Electronics engineering source data:
════════

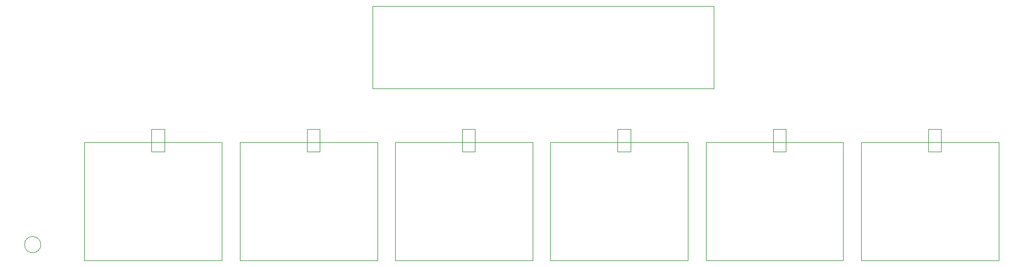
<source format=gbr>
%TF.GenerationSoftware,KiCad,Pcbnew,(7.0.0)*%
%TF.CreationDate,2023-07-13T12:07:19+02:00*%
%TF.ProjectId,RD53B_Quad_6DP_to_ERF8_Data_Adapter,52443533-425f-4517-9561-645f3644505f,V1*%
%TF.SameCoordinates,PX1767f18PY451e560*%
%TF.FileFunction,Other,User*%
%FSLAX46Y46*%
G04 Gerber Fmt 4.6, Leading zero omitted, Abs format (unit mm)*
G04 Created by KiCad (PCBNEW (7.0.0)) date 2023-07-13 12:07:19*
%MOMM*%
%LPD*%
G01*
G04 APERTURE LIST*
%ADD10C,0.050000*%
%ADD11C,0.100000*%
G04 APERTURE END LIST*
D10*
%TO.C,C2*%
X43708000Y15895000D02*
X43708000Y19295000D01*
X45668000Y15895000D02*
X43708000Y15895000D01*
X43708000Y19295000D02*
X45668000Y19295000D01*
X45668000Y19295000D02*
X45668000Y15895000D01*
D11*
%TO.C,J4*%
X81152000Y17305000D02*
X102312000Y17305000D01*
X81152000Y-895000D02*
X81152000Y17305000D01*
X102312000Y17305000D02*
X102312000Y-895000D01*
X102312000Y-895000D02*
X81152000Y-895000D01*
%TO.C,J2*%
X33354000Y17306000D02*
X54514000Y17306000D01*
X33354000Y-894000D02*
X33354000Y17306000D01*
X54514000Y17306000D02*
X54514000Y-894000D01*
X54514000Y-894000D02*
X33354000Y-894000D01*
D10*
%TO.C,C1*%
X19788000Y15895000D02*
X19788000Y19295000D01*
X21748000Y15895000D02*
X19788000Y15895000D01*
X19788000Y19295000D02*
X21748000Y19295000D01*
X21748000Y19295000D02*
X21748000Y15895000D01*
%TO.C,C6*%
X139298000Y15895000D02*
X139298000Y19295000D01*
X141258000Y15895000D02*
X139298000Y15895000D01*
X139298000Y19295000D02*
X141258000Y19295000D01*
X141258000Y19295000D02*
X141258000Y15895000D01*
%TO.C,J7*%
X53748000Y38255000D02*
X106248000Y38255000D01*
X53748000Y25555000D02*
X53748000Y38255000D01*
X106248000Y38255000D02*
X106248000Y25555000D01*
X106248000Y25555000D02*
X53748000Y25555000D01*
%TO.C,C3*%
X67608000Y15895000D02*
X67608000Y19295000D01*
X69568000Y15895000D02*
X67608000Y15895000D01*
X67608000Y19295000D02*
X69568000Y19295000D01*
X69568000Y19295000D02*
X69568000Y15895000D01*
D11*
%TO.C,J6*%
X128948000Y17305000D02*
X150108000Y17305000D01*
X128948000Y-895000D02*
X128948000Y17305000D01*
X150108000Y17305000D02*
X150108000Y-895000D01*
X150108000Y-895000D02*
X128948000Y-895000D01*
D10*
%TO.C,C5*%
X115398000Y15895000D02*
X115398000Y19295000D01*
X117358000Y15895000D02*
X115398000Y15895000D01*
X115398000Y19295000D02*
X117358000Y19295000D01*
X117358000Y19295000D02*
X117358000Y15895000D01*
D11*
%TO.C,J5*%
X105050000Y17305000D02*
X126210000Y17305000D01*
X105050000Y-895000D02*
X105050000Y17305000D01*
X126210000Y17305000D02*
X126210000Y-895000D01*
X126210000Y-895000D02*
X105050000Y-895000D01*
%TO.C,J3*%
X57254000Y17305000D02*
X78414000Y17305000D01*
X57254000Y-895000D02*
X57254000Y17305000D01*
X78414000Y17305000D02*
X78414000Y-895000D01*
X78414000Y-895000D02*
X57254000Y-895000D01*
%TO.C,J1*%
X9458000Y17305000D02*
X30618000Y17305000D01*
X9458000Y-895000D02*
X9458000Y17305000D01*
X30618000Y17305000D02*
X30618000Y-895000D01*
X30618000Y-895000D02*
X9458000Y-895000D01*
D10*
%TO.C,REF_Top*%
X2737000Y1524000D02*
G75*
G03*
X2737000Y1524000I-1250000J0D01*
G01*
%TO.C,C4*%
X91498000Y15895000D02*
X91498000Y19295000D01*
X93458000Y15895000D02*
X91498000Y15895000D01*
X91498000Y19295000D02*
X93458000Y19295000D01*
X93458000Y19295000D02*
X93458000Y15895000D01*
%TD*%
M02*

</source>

════════

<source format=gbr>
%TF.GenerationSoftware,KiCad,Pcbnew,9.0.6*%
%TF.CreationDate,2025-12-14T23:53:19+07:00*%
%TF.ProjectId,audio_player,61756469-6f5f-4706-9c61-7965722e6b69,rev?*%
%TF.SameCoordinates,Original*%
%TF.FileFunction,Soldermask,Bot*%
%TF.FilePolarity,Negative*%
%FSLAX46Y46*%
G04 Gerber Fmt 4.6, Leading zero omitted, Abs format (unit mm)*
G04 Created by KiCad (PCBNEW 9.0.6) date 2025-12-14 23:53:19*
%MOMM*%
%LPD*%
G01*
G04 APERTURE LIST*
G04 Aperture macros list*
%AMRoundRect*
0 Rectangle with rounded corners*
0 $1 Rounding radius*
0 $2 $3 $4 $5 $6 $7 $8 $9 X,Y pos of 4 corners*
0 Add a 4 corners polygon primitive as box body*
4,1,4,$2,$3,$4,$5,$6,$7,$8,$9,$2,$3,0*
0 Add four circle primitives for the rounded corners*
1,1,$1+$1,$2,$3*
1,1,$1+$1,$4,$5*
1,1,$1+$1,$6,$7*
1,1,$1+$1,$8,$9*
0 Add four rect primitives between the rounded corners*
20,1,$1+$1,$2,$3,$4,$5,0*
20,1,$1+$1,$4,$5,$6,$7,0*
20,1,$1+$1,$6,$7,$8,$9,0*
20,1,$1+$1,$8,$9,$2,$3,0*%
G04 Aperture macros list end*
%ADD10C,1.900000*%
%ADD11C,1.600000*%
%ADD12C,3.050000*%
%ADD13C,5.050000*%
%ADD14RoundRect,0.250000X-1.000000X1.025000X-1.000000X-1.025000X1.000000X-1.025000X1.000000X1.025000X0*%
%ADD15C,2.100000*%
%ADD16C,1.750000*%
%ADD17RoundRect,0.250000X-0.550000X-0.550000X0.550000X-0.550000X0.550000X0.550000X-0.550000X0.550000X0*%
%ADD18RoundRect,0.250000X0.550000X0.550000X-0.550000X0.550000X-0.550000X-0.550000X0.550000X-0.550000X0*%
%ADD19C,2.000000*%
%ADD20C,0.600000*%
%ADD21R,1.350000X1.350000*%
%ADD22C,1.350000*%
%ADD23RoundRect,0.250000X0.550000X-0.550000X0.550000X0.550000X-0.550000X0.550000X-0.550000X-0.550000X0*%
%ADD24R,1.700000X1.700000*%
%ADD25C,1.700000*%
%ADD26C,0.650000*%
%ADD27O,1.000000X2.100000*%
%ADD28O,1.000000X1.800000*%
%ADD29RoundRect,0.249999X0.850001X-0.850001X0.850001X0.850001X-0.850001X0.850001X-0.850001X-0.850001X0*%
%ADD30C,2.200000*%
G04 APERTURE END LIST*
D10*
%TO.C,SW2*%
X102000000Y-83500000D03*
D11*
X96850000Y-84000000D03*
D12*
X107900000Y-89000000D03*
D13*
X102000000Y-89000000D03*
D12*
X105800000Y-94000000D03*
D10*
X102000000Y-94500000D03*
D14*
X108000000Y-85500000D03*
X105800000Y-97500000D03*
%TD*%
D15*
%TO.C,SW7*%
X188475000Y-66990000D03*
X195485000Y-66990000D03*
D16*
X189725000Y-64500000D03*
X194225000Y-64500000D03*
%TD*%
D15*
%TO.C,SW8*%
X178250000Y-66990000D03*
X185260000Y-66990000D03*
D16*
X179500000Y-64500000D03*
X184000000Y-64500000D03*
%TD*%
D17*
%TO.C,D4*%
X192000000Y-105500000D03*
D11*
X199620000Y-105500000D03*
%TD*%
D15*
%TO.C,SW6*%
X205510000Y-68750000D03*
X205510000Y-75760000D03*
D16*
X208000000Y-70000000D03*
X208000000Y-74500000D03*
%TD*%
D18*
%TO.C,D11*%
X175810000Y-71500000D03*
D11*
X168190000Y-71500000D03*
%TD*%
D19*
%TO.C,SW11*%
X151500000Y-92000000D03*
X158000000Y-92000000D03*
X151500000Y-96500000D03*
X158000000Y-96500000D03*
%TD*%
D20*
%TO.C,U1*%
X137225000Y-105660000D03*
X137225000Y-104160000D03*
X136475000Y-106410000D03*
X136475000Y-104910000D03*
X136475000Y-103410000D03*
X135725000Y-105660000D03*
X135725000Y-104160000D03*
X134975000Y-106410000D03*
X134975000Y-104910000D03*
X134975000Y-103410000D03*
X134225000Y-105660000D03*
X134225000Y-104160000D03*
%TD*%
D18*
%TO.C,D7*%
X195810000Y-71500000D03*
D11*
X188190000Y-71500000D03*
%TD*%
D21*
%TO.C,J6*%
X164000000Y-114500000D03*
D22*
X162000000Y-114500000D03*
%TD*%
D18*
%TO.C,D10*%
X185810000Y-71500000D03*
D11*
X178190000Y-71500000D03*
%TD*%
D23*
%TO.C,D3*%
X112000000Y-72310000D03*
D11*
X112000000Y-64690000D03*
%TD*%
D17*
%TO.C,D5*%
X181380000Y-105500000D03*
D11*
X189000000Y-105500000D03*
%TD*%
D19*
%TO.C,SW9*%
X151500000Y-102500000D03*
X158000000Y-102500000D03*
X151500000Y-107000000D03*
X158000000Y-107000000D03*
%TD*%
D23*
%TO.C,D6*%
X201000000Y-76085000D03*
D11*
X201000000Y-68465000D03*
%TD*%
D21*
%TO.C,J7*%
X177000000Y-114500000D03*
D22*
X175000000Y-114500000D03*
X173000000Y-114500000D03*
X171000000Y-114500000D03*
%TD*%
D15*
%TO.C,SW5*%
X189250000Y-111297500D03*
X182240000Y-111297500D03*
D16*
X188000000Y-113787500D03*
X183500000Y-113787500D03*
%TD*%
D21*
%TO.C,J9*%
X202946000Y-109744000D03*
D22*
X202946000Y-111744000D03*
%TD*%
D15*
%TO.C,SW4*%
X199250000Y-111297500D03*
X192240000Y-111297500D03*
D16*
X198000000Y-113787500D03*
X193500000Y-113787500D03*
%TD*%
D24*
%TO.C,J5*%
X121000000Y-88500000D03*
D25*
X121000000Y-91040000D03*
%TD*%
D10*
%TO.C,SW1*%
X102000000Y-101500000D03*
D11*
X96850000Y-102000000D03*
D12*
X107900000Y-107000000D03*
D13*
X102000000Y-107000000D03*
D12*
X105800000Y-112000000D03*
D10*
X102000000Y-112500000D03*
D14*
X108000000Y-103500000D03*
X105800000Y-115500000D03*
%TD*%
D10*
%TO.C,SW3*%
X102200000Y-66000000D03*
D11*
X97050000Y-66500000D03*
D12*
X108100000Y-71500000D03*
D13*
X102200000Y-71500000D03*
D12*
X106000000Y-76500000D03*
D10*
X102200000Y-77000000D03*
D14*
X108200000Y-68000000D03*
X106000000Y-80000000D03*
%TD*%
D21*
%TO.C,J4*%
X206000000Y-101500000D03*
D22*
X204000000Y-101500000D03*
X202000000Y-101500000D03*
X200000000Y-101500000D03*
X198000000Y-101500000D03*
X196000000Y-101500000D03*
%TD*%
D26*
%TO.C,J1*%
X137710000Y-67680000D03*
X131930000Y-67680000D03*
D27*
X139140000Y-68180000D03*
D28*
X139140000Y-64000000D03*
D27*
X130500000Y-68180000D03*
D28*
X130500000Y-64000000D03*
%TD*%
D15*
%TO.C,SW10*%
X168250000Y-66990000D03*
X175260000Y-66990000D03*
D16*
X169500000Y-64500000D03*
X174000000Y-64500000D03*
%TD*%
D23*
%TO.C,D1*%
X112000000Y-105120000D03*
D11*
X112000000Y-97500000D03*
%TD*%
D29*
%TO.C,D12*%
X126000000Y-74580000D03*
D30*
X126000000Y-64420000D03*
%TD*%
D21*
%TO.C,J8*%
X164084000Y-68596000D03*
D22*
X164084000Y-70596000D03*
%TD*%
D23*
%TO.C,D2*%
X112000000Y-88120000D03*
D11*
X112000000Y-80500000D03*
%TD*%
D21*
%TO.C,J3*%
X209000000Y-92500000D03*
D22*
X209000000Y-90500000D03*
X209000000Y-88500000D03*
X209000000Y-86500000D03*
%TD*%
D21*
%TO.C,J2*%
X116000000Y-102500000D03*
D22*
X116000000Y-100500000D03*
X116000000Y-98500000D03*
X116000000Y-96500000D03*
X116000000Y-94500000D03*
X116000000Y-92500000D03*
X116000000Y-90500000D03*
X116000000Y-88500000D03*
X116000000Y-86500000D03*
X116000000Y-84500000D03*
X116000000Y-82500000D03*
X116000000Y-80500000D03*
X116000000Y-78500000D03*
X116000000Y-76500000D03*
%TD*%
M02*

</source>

════════

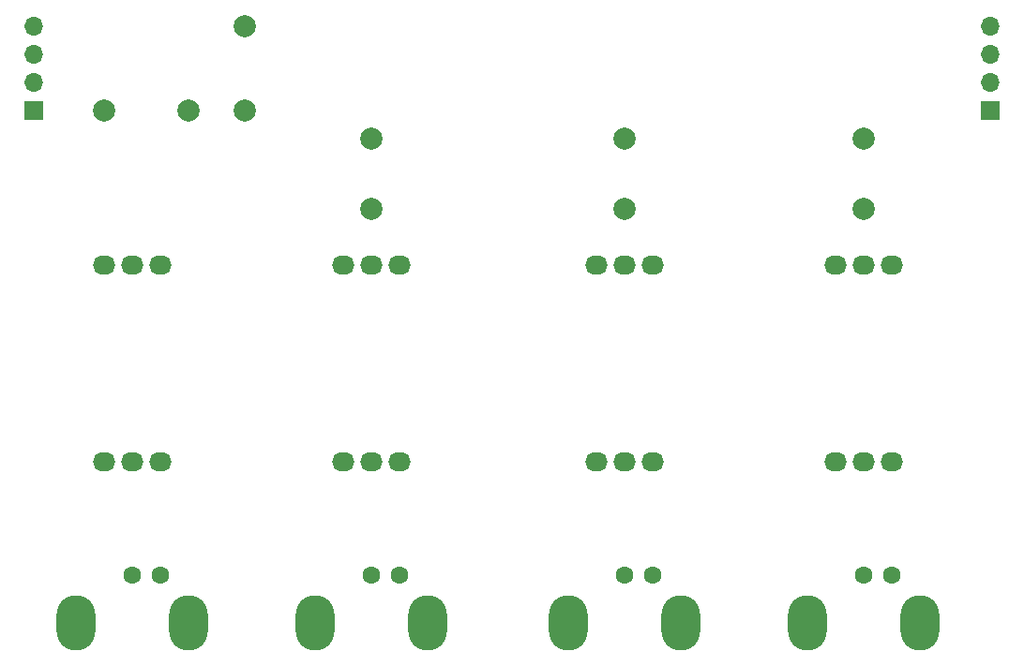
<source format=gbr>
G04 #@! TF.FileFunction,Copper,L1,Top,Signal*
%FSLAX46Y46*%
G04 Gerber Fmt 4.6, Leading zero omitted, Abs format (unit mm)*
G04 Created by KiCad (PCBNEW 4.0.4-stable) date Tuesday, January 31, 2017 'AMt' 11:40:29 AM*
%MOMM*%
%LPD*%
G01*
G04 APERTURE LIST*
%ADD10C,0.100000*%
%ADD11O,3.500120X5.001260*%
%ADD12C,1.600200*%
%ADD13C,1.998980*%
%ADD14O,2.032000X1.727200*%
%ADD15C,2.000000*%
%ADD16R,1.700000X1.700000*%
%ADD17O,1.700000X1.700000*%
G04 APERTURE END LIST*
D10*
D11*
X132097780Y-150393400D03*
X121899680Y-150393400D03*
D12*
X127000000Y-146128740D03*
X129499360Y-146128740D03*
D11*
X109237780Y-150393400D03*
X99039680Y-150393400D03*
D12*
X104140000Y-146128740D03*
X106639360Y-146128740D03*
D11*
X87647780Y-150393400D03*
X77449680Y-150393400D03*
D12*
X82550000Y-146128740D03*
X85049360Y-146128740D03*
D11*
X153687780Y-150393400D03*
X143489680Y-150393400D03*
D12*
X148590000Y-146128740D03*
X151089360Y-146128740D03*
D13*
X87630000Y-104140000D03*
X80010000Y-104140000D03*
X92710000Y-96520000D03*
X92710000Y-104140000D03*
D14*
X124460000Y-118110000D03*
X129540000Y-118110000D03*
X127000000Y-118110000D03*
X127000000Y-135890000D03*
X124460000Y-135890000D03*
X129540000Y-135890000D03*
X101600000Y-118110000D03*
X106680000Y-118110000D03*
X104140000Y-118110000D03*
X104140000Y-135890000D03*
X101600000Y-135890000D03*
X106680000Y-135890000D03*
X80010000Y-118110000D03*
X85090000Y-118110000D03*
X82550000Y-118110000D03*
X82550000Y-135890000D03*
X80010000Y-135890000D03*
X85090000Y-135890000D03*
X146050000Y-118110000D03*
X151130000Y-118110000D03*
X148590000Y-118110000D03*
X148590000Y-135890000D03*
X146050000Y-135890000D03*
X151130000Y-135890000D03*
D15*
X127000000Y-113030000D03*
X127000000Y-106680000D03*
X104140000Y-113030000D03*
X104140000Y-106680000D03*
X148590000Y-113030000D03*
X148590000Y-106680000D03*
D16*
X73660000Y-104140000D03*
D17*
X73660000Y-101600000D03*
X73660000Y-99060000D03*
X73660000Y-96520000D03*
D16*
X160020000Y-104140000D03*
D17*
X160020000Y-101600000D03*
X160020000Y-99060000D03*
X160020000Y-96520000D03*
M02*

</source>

════════

In the records above, how many lines hold the string "corners"? Give the number only.

5